### [REQUIRED ACTION]
Can you output, character for character, the lines of the data below, from the line with "Books of the Year 2016: Part Four" to the line with "starting with Ann", including both of those lines?

Stored entries:
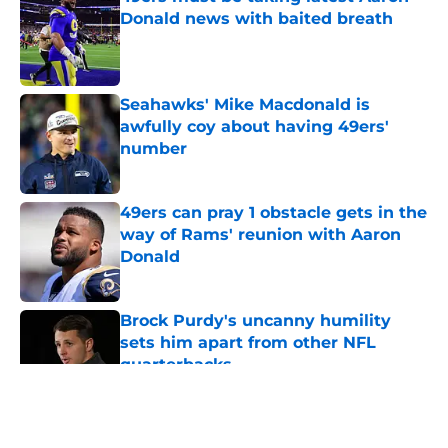
Donald news with baited breath
Published by on Invalid Date
Seahawks' Mike Macdonald is
awfully coy about having 49ers'
number
Published by on Invalid Date
49ers can pray 1 obstacle gets in the
way of Rams' reunion with Aaron
Donald
Published by on Invalid Date
Brock Purdy's uncanny humility
sets him apart from other NFL
quarterbacks
Published by on Invalid Date
5 related articles loaded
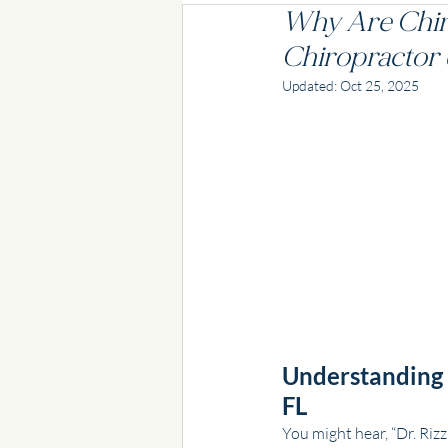
Why Are Chir
Chiropractor 
Updated:
Oct 25, 2025
Understanding t
FL
You might hear, “Dr. Rizz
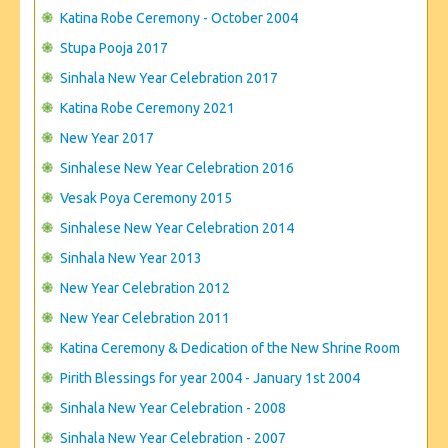
CONTACT US
Katina Robe Ceremony - October 2004
Stupa Pooja 2017
Sinhala New Year Celebration 2017
Katina Robe Ceremony 2021
New Year 2017
Sinhalese New Year Celebration 2016
Vesak Poya Ceremony 2015
Sinhalese New Year Celebration 2014
Sinhala New Year 2013
New Year Celebration 2012
New Year Celebration 2011
Katina Ceremony & Dedication of the New Shrine Room
Pirith Blessings for year 2004 - January 1st 2004
Sinhala New Year Celebration - 2008
Sinhala New Year Celebration - 2007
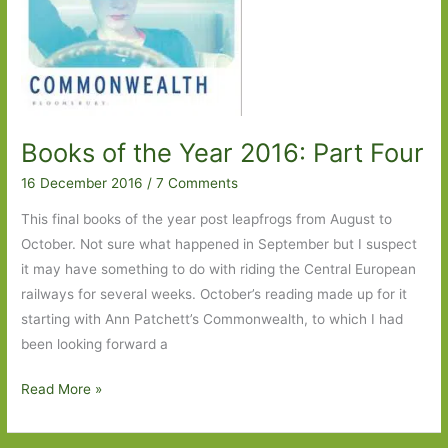
Books of the Year 2016: Part Four
16 December 2016
/
7 Comments
This final books of the year post leapfrogs from August to
October. Not sure what happened in September but I suspect
it may have something to do with riding the Central European
railways for several weeks. October’s reading made up for it
starting with Ann Patchett’s Commonwealth, to which I had
been looking forward a
Books
Read More »
of
the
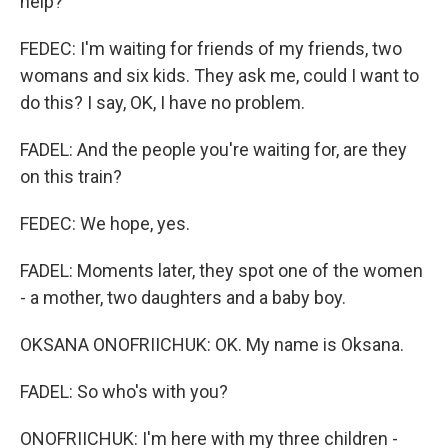
help?
FEDEC: I'm waiting for friends of my friends, two
womans and six kids. They ask me, could I want to
do this? I say, OK, I have no problem.
FADEL: And the people you're waiting for, are they
on this train?
FEDEC: We hope, yes.
FADEL: Moments later, they spot one of the women
- a mother, two daughters and a baby boy.
OKSANA ONOFRIICHUK: OK. My name is Oksana.
FADEL: So who's with you?
ONOFRIICHUK: I'm here with my three children -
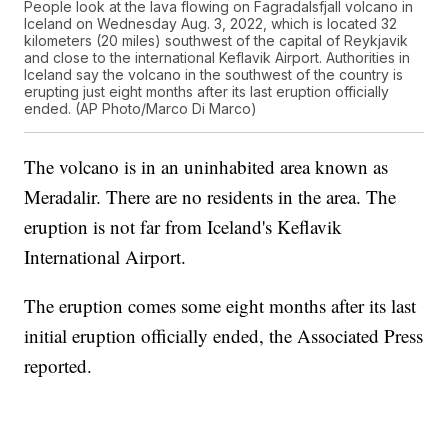
People look at the lava flowing on Fagradalsfjall volcano in
Iceland on Wednesday Aug. 3, 2022, which is located 32
kilometers (20 miles) southwest of the capital of Reykjavik
and close to the international Keflavik Airport. Authorities in
Iceland say the volcano in the southwest of the country is
erupting just eight months after its last eruption officially
ended. (AP Photo/Marco Di Marco)
The volcano is in an uninhabited area known as
Meradalir. There are no residents in the area. The
eruption is not far from Iceland's Keflavik
International Airport.
The eruption comes some eight months after its last
initial eruption officially ended, the Associated Press
reported.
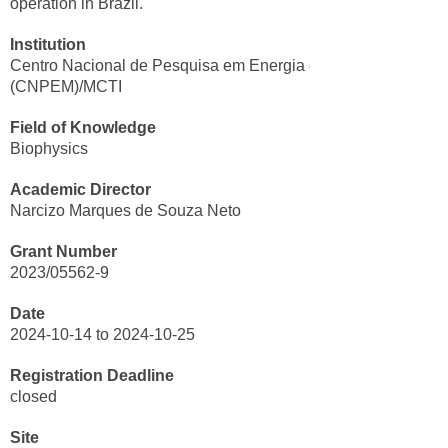
operation in Brazil.
Institution
Centro Nacional de Pesquisa em Energia e Materiais
(CNPEM)/MCTI
Field of Knowledge
Biophysics
Academic Director
Narcizo Marques de Souza Neto
Grant Number
2023/05562-9
Date
2024-10-14 to 2024-10-25
Registration Deadline
closed
Site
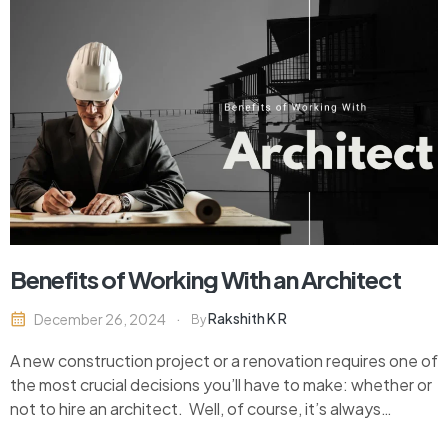
Benefits of Working With an Architect
Rakshith K R
December 26, 2024
By
A new construction project or a renovation requires one of
the most crucial decisions you’ll have to make: whether or
not to hire an architect. Well, of course, it’s always
tempting to save money on the design work and do it on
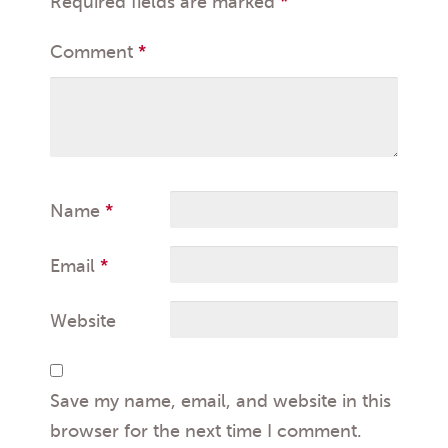
Required fields are marked
*
Comment
*
Name
*
Email
*
Website
Save my name, email, and website in this
browser for the next time I comment.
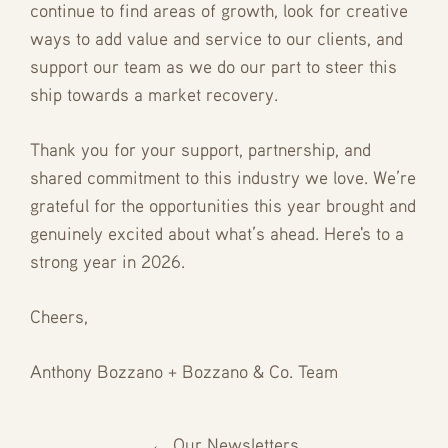
continue to find areas of growth, look for creative
ways to add value and service to our clients, and
support our team as we do our part to steer this
ship towards a market recovery.
Thank you for your support, partnership, and
shared commitment to this industry we love. We’re
grateful for the opportunities this year brought and
genuinely excited about what’s ahead. Here's to a
strong year in 2026.
Cheers,
Anthony Bozzano + Bozzano & Co. Team
← Our Newsletters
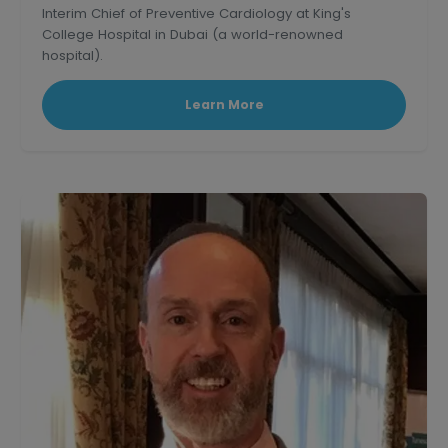
Interim Chief of Preventive Cardiology at King's
College Hospital in Dubai (a world-renowned
hospital).
Learn More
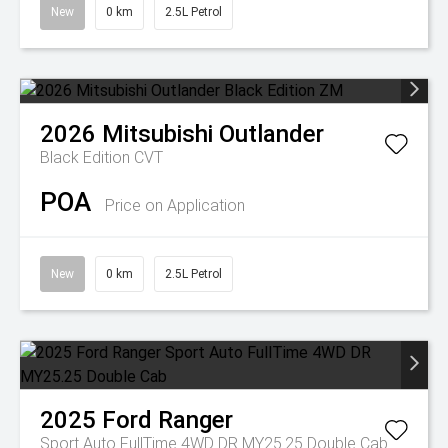
New
0 km
2.5L Petrol
2026
Mitsubishi
Outlander
Black Edition
CVT
POA
Price on Application
New
0 km
2.5L Petrol
2025
Ford
Ranger
Sport Auto FullTime 4WD DR MY25.25 Double Cab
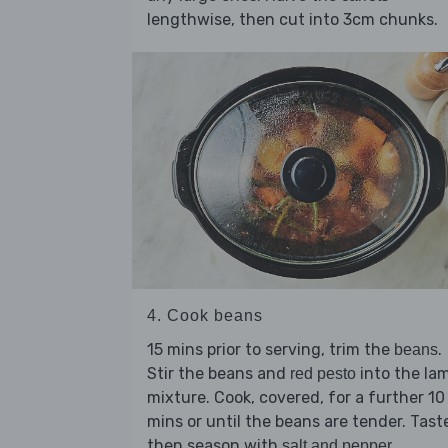
lengthwise, then cut into 3cm chunks.
4. Cook beans
15 mins prior to serving, trim the
.
beans
Stir the beans and
into the la
red pesto
mixture. Cook, covered, for a further 10
mins or until the beans are tender. Tast
then season with
.
salt and pepper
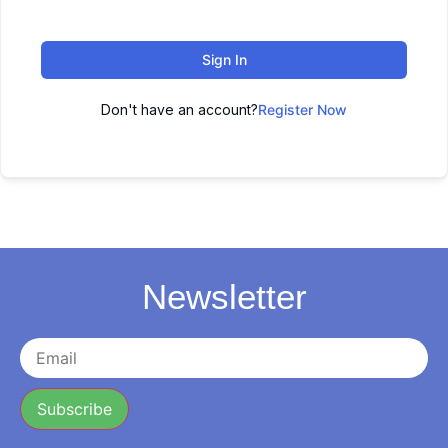
Sign In
Don't have an account?
Register Now
Newsletter
Subscribe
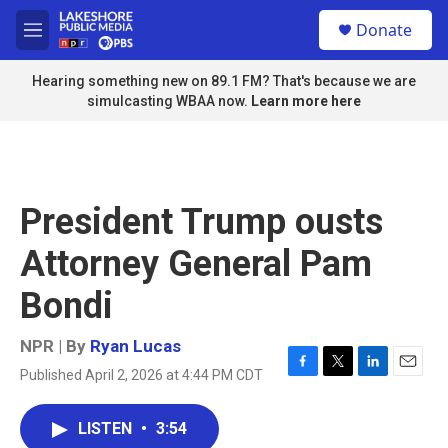
Skip to main content
S
Donate
e
M
a
e
r
n
Hearing something new on 89.1 FM? That's because we are
c
u
simulcasting WBAA now.
Learn more here
h
u
e
r
y
President Trump ousts
Attorney General Pam
Bondi
NPR | By
Ryan Lucas
Published April 2, 2026 at 4:44 PM CDT
F
T
L
E
a
w
i
m
c
i
n
a
LISTEN
•
3:54
e
t
k
i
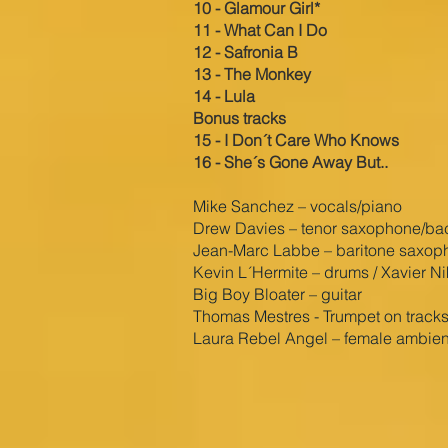
10 - Glamour Girl*
11 - What Can I Do
12 - Safronia B
13 - The Monkey
14 - Lula
Bonus tracks
15 - I Don´t Care Who Knows
16 - She´s Gone Away But..
Mike Sanchez – vocals/piano
Drew Davies – tenor saxophone/back
Jean-Marc Labbe – baritone saxop
Kevin L´Hermite – drums / Xavier N
Big Boy Bloater – guitar
Thomas Mestres - Trumpet on tracks
Laura Rebel Angel – female ambien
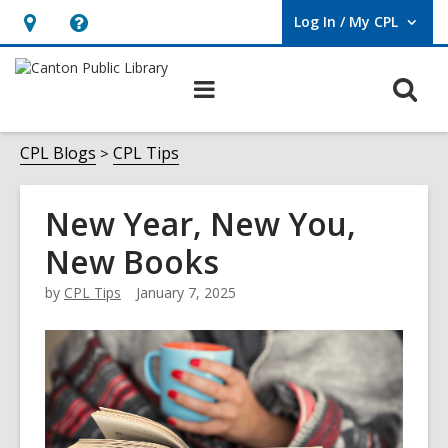
Log In / My CPL
User Log In / My CPL.
Hours
Help,
&
opens
O
Main
Location
an
navigation
s
overlay
f
CPL Blogs
CPL Tips
New Year, New You,
New Books
by
CPL Tips
January 7, 2025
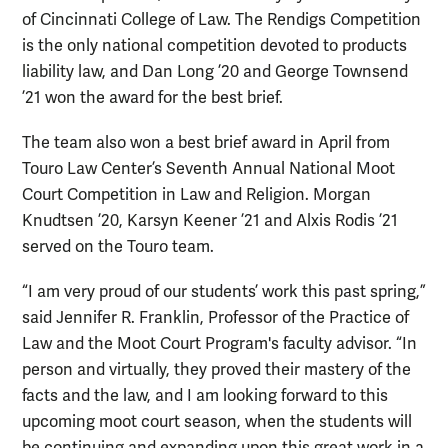
of Cincinnati College of Law. The Rendigs Competition
is the only national competition devoted to products
liability law, and Dan Long ’20 and George Townsend
’21 won the award for the best brief.
The team also won a best brief award in April from
Touro Law Center’s Seventh Annual National Moot
Court Competition in Law and Religion. Morgan
Knudtsen ’20, Karsyn Keener ’21 and Alxis Rodis ’21
served on the Touro team.
“I am very proud of our students’ work this past spring,”
said Jennifer R. Franklin, Professor of the Practice of
Law and the Moot Court Program's faculty advisor. “In
person and virtually, they proved their mastery of the
facts and the law, and I am looking forward to this
upcoming moot court season, when the students will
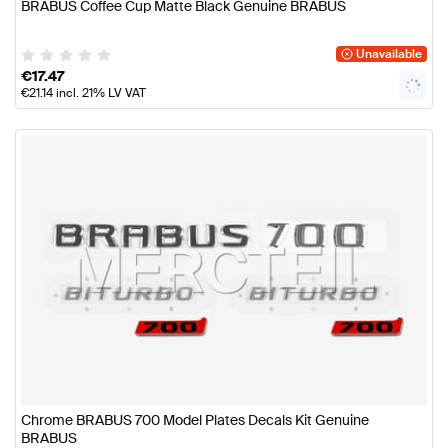
BRABUS Coffee Cup Matte Black Genuine BRABUS
Unavailable
€
17.47
€
21.14
incl. 21% LV VAT
Chrome BRABUS 700 Model Plates Decals Kit Genuine
BRABUS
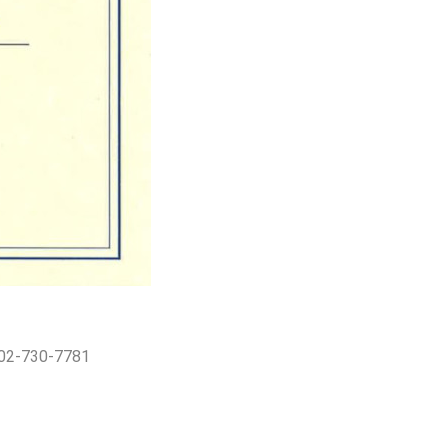
402-730-7781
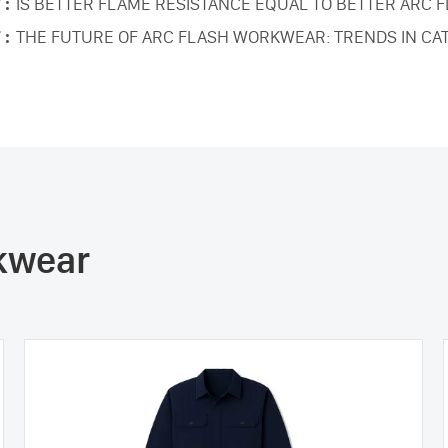
 :
IS BETTER FLAME RESISTANCE EQUAL TO BETTER ARC 
 :
THE FUTURE OF ARC FLASH WORKWEAR: TRENDS IN CA
rkwear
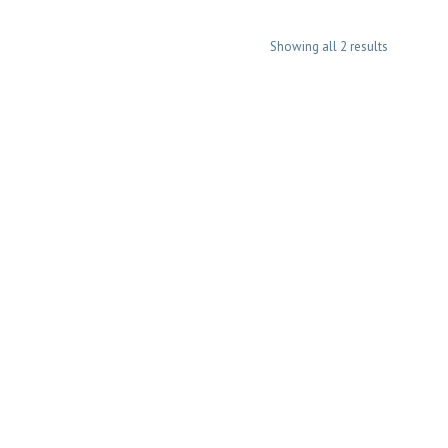
Showing all 2 results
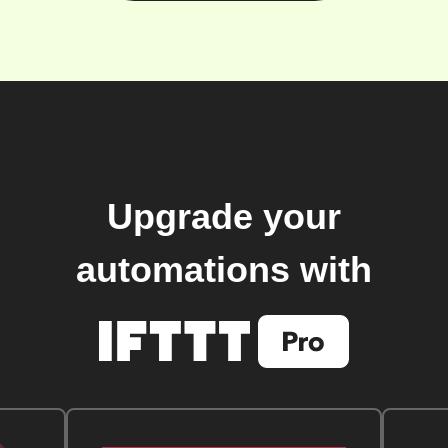
Upgrade your
automations with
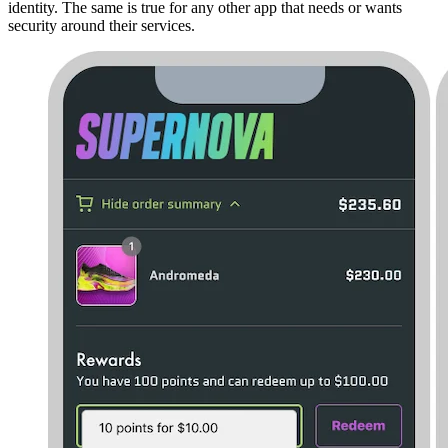
identity. The same is true for any other app that needs or wants
security around their services.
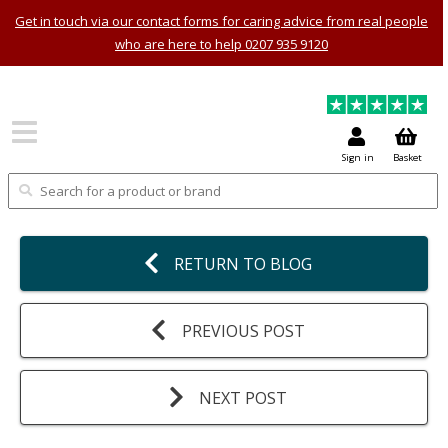
Get in touch via our contact forms for caring advice from real people
who are here to help 0207 935 9120
Sign in
Basket
RETURN TO BLOG
PREVIOUS POST
NEXT POST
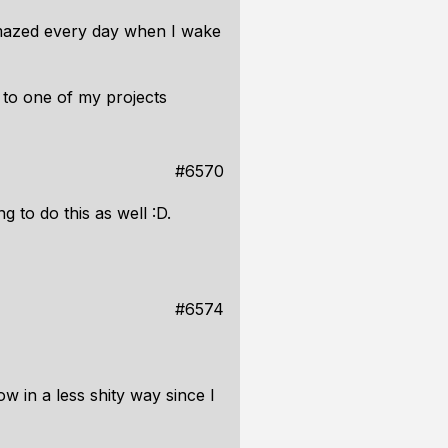
mazed every day when I wake
 to one of my projects
#6570
 to do this as well :D.
#6574
w in a less shity way since I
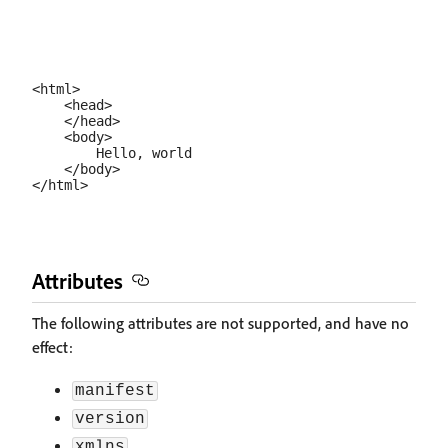
<html>

    <head>

    </head>

    <body>

        Hello, world

    </body>

Attributes
The following attributes are not supported, and have no
effect:
manifest
version
xmlns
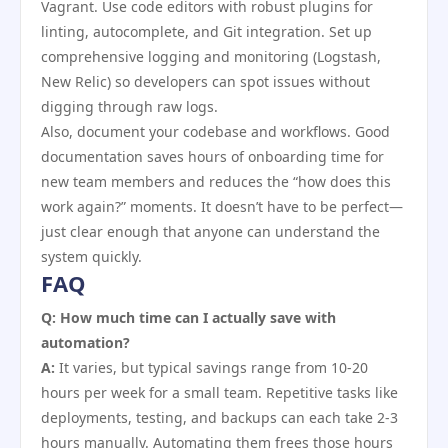
Vagrant. Use code editors with robust plugins for
linting, autocomplete, and Git integration. Set up
comprehensive logging and monitoring (Logstash,
New Relic) so developers can spot issues without
digging through raw logs.
Also, document your codebase and workflows. Good
documentation saves hours of onboarding time for
new team members and reduces the “how does this
work again?” moments. It doesn’t have to be perfect—
just clear enough that anyone can understand the
system quickly.
FAQ
Q: How much time can I actually save with
automation?
A:
It varies, but typical savings range from 10-20
hours per week for a small team. Repetitive tasks like
deployments, testing, and backups can each take 2-3
hours manually. Automating them frees those hours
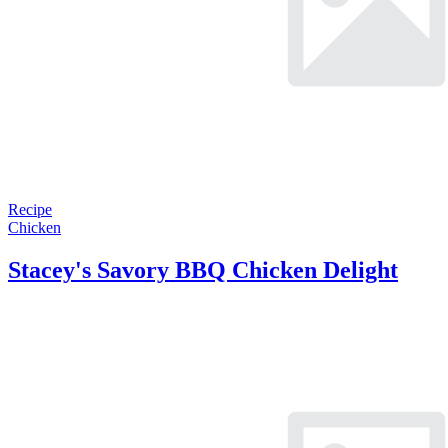
Recipe
Chicken
Stacey's Savory BBQ Chicken Delight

### [OUTPUT OF THE TASK]
Books of the Year 2016: Part Four
16 December 2016
/
7 Comments
This final books of the year post leapfrogs from August to
October. Not sure what happened in September but I suspect
it may have something to do with riding the Central European
railways for several weeks. October’s reading made up for it
starting with Ann Patchett’s Commonwealth, to which I had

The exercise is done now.